第13巻1号は、国際関係と海洋秩序をテーマに、日本海、東シナ海、南シナ海、太平洋、インド洋、地中海、エーゲ海、カリブ海と地球を一周する広大な海域を扱っている。 論説は、日本と中国の関係を考察しつつ東アジア全体の海洋地政学について論じた『日本、中国、南シナ海と東シナ海における領有権問題』、また、竹島の自然や日本人の活動を撮影した、波乱の来歴を持つ映像資料の解析と検証『1940年に竹島で撮影された8ミリフィルムの検討』を掲載した。 インサイトは4本、韓国による竹島の不法占拠を新聞記事から考察した論説、エーゲ海係争地域でのドイツの海洋調査活動を取り上げた論説、また、EUによるインド太平洋への海軍派遣と海洋安全保障問題の論説、さらに、東地中海でのトルコなどによる海洋境界画定問題の論説を掲載。 コラムでは、カリブ海の島嶼問題を通して、海洋利用に関する公海・領海問題を論じた『カリブ海の島嶼国とパトリモニアル海』を掲載した。

島嶼研究ジャーナル
第12巻2号

本号は太平洋地域、地中海、東シナ海、南シナ海、エーゲ海における島嶼の問題を取り上げている。いずれの島嶼問題も国家主権との関係で解決が難しく、諸国は外交政策を尽くして領有権の主張と発信を繰り返している。 論説では、南太平洋諸国の外交姿勢、特に対中国について解説した『太平洋の島嶼地域情勢―中国の思惑と島々の心情を読む』と、スペイン、モロッコ間の島嶼紛争を概説した『2002年のペレヒル島「危機」について』を掲載。 インサイトはエーゲ海におけるトルコとギリシャとの間の島嶼問題について論じた3点を掲載。
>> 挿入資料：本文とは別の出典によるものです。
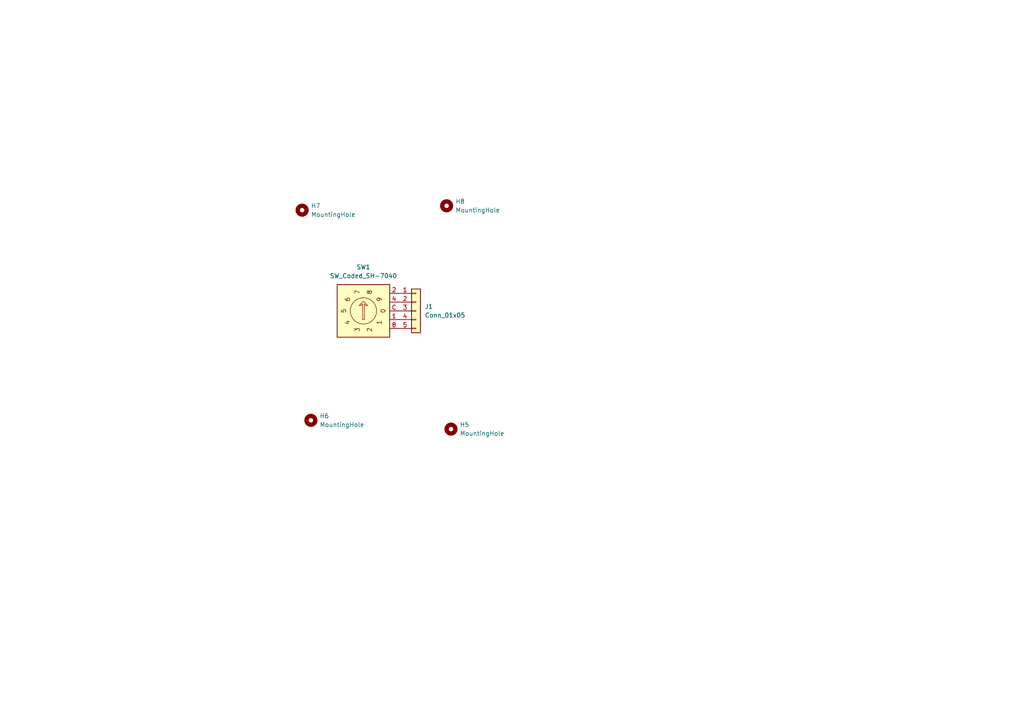
<source format=kicad_sch>
(kicad_sch
	(version 20231120)
	(generator "eeschema")
	(generator_version "8.0")
	(uuid "8ad48d9f-bd4b-4c9d-ab2e-0fd19ba231b2")
	(paper "A4")
	
	(symbol
		(lib_id "Mechanical:MountingHole")
		(at 90.17 121.92 0)
		(unit 1)
		(exclude_from_sim yes)
		(in_bom no)
		(on_board yes)
		(dnp no)
		(fields_autoplaced yes)
		(uuid "38c364eb-ed16-48be-89f9-7799bc3f4de8")
		(property "Reference" "H6"
			(at 92.71 120.6499 0)
			(effects
				(font
					(size 1.27 1.27)
				)
				(justify left)
			)
		)
		(property "Value" "MountingHole"
			(at 92.71 123.1899 0)
			(effects
				(font
					(size 1.27 1.27)
				)
				(justify left)
			)
		)
		(property "Footprint" "MountingHole:MountingHole_3.2mm_M3"
			(at 90.17 121.92 0)
			(effects
				(font
					(size 1.27 1.27)
				)
				(hide yes)
			)
		)
		(property "Datasheet" "~"
			(at 90.17 121.92 0)
			(effects
				(font
					(size 1.27 1.27)
				)
				(hide yes)
			)
		)
		(property "Description" "Mounting Hole without connection"
			(at 90.17 121.92 0)
			(effects
				(font
					(size 1.27 1.27)
				)
				(hide yes)
			)
		)
		(instances
			(project "bromsratt"
				(path "/8ad48d9f-bd4b-4c9d-ab2e-0fd19ba231b2"
					(reference "H6")
					(unit 1)
				)
			)
		)
	)
	(symbol
		(lib_id "Connector_Generic:Conn_01x05")
		(at 120.65 90.17 0)
		(unit 1)
		(exclude_from_sim no)
		(in_bom yes)
		(on_board yes)
		(dnp no)
		(fields_autoplaced yes)
		(uuid "40625c7b-dcf2-423f-8be6-e0c6cf78723a")
		(property "Reference" "J1"
			(at 123.19 88.8999 0)
			(effects
				(font
					(size 1.27 1.27)
				)
				(justify left)
			)
		)
		(property "Value" "Conn_01x05"
			(at 123.19 91.4399 0)
			(effects
				(font
					(size 1.27 1.27)
				)
				(justify left)
			)
		)
		(property "Footprint" "Connector_PinSocket_2.54mm:PinSocket_1x05_P2.54mm_Vertical"
			(at 120.65 90.17 0)
			(effects
				(font
					(size 1.27 1.27)
				)
				(hide yes)
			)
		)
		(property "Datasheet" "~"
			(at 120.65 90.17 0)
			(effects
				(font
					(size 1.27 1.27)
				)
				(hide yes)
			)
		)
		(property "Description" "Generic connector, single row, 01x05, script generated (kicad-library-utils/schlib/autogen/connector/)"
			(at 120.65 90.17 0)
			(effects
				(font
					(size 1.27 1.27)
				)
				(hide yes)
			)
		)
		(pin "5"
			(uuid "f1b03ac1-06f2-4e95-aa64-ce48392ce7bd")
		)
		(pin "4"
			(uuid "9efc5b3f-74e3-4639-b2d7-5ba668496efe")
		)
		(pin "2"
			(uuid "7b862f43-3c5f-4bf4-be0f-e5a9035a3422")
		)
		(pin "1"
			(uuid "8d920adf-692c-41c9-ab56-49ad55d9f4b5")
		)
		(pin "3"
			(uuid "57e76dac-9a60-4c60-98bb-5f84f999d84c")
		)
		(instances
			(project ""
				(path "/8ad48d9f-bd4b-4c9d-ab2e-0fd19ba231b2"
					(reference "J1")
					(unit 1)
				)
			)
		)
	)
	(symbol
		(lib_id "Mechanical:MountingHole")
		(at 87.63 60.96 0)
		(unit 1)
		(exclude_from_sim yes)
		(in_bom no)
		(on_board yes)
		(dnp no)
		(fields_autoplaced yes)
		(uuid "7adc2ff8-0a0c-4a9a-9f19-ec3f243927ae")
		(property "Reference" "H7"
			(at 90.17 59.6899 0)
			(effects
				(font
					(size 1.27 1.27)
				)
				(justify left)
			)
		)
		(property "Value" "MountingHole"
			(at 90.17 62.2299 0)
			(effects
				(font
					(size 1.27 1.27)
				)
				(justify left)
			)
		)
		(property "Footprint" "MountingHole:MountingHole_3.2mm_M3"
			(at 87.63 60.96 0)
			(effects
				(font
					(size 1.27 1.27)
				)
				(hide yes)
			)
		)
		(property "Datasheet" "~"
			(at 87.63 60.96 0)
			(effects
				(font
					(size 1.27 1.27)
				)
				(hide yes)
			)
		)
		(property "Description" "Mounting Hole without connection"
			(at 87.63 60.96 0)
			(effects
				(font
					(size 1.27 1.27)
				)
				(hide yes)
			)
		)
		(instances
			(project "bromsratt"
				(path "/8ad48d9f-bd4b-4c9d-ab2e-0fd19ba231b2"
					(reference "H7")
					(unit 1)
				)
			)
		)
	)
	(symbol
		(lib_id "Switch:SW_Coded_SH-7040")
		(at 105.41 90.17 0)
		(unit 1)
		(exclude_from_sim no)
		(in_bom yes)
		(on_board yes)
		(dnp no)
		(fields_autoplaced yes)
		(uuid "ba146722-5b14-47e2-8f61-8d7b666d4251")
		(property "Reference" "SW1"
			(at 105.41 77.47 0)
			(effects
				(font
					(size 1.27 1.27)
				)
			)
		)
		(property "Value" "SW_Coded_SH-7040"
			(at 105.41 80.01 0)
			(effects
				(font
					(size 1.27 1.27)
				)
			)
		)
		(property "Footprint" "Button_Switch_THT:Nidec_Copal_SH-7010C"
			(at 97.79 101.6 0)
			(effects
				(font
					(size 1.27 1.27)
				)
				(justify left)
				(hide yes)
			)
		)
		(property "Datasheet" "https://www.nidec-copal-electronics.com/e/catalog/switch/sh-7000.pdf"
			(at 105.41 90.17 0)
			(effects
				(font
					(size 1.27 1.27)
				)
				(hide yes)
			)
		)
		(property "Description" "Rotary switch, 4-bit encoding, 10 positions, Gray code"
			(at 105.41 90.17 0)
			(effects
				(font
					(size 1.27 1.27)
				)
				(hide yes)
			)
		)
		(pin "1"
			(uuid "e31f2d53-4212-41aa-935b-421fc33b3655")
		)
		(pin "4"
			(uuid "a34be2da-e5f3-4295-8748-c9d1e0339913")
		)
		(pin "8"
			(uuid "50b3dc78-30de-4dd2-b2ad-e38fb7941238")
		)
		(pin "2"
			(uuid "47e742c7-cf00-481e-92fe-b36cab5c9e98")
		)
		(pin "C"
			(uuid "6ceffb2e-bf2f-4937-9a23-a13f5bc92e01")
		)
		(instances
			(project ""
				(path "/8ad48d9f-bd4b-4c9d-ab2e-0fd19ba231b2"
					(reference "SW1")
					(unit 1)
				)
			)
		)
	)
	(symbol
		(lib_id "Mechanical:MountingHole")
		(at 129.54 59.69 0)
		(unit 1)
		(exclude_from_sim yes)
		(in_bom no)
		(on_board yes)
		(dnp no)
		(fields_autoplaced yes)
		(uuid "c7d9f1d0-020e-4f39-b79c-e2f9fd9b3f61")
		(property "Reference" "H8"
			(at 132.08 58.4199 0)
			(effects
				(font
					(size 1.27 1.27)
				)
				(justify left)
			)
		)
		(property "Value" "MountingHole"
			(at 132.08 60.9599 0)
			(effects
				(font
					(size 1.27 1.27)
				)
				(justify left)
			)
		)
		(property "Footprint" "MountingHole:MountingHole_3.2mm_M3"
			(at 129.54 59.69 0)
			(effects
				(font
					(size 1.27 1.27)
				)
				(hide yes)
			)
		)
		(property "Datasheet" "~"
			(at 129.54 59.69 0)
			(effects
				(font
					(size 1.27 1.27)
				)
				(hide yes)
			)
		)
		(property "Description" "Mounting Hole without connection"
			(at 129.54 59.69 0)
			(effects
				(font
					(size 1.27 1.27)
				)
				(hide yes)
			)
		)
		(instances
			(project "bromsratt"
				(path "/8ad48d9f-bd4b-4c9d-ab2e-0fd19ba231b2"
					(reference "H8")
					(unit 1)
				)
			)
		)
	)
	(symbol
		(lib_id "Mechanical:MountingHole")
		(at 130.81 124.46 0)
		(unit 1)
		(exclude_from_sim yes)
		(in_bom no)
		(on_board yes)
		(dnp no)
		(fields_autoplaced yes)
		(uuid "d6a099c9-be2b-49ac-8ff7-9c827f446fda")
		(property "Reference" "H5"
			(at 133.35 123.1899 0)
			(effects
				(font
					(size 1.27 1.27)
				)
				(justify left)
			)
		)
		(property "Value" "MountingHole"
			(at 133.35 125.7299 0)
			(effects
				(font
					(size 1.27 1.27)
				)
				(justify left)
			)
		)
		(property "Footprint" "MountingHole:MountingHole_3.2mm_M3"
			(at 130.81 124.46 0)
			(effects
				(font
					(size 1.27 1.27)
				)
				(hide yes)
			)
		)
		(property "Datasheet" "~"
			(at 130.81 124.46 0)
			(effects
				(font
					(size 1.27 1.27)
				)
				(hide yes)
			)
		)
		(property "Description" "Mounting Hole without connection"
			(at 130.81 124.46 0)
			(effects
				(font
					(size 1.27 1.27)
				)
				(hide yes)
			)
		)
		(instances
			(project "bromsratt"
				(path "/8ad48d9f-bd4b-4c9d-ab2e-0fd19ba231b2"
					(reference "H5")
					(unit 1)
				)
			)
		)
	)
	(sheet_instances
		(path "/"
			(page "1")
		)
	)
)

</source>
また南太平洋地域(メラネシア、ポリネシア、ミクロネシア等)に眼を向けるべきという提言も掲載した。 島嶼問題コラムには、昨年12月に公開された「領土・主権の内外等の発信に関わる有識者懇談会」の成果報告書とともに、日本政府による尖閣諸島調査活動紹介の後半を掲載した。また前号に引き続き尖閣諸島調査に参加した筆者による記録・写真をまとめた『魚釣島・南小島・北小島での日本政府の利用開発可能性調査のあらまし』を収録した。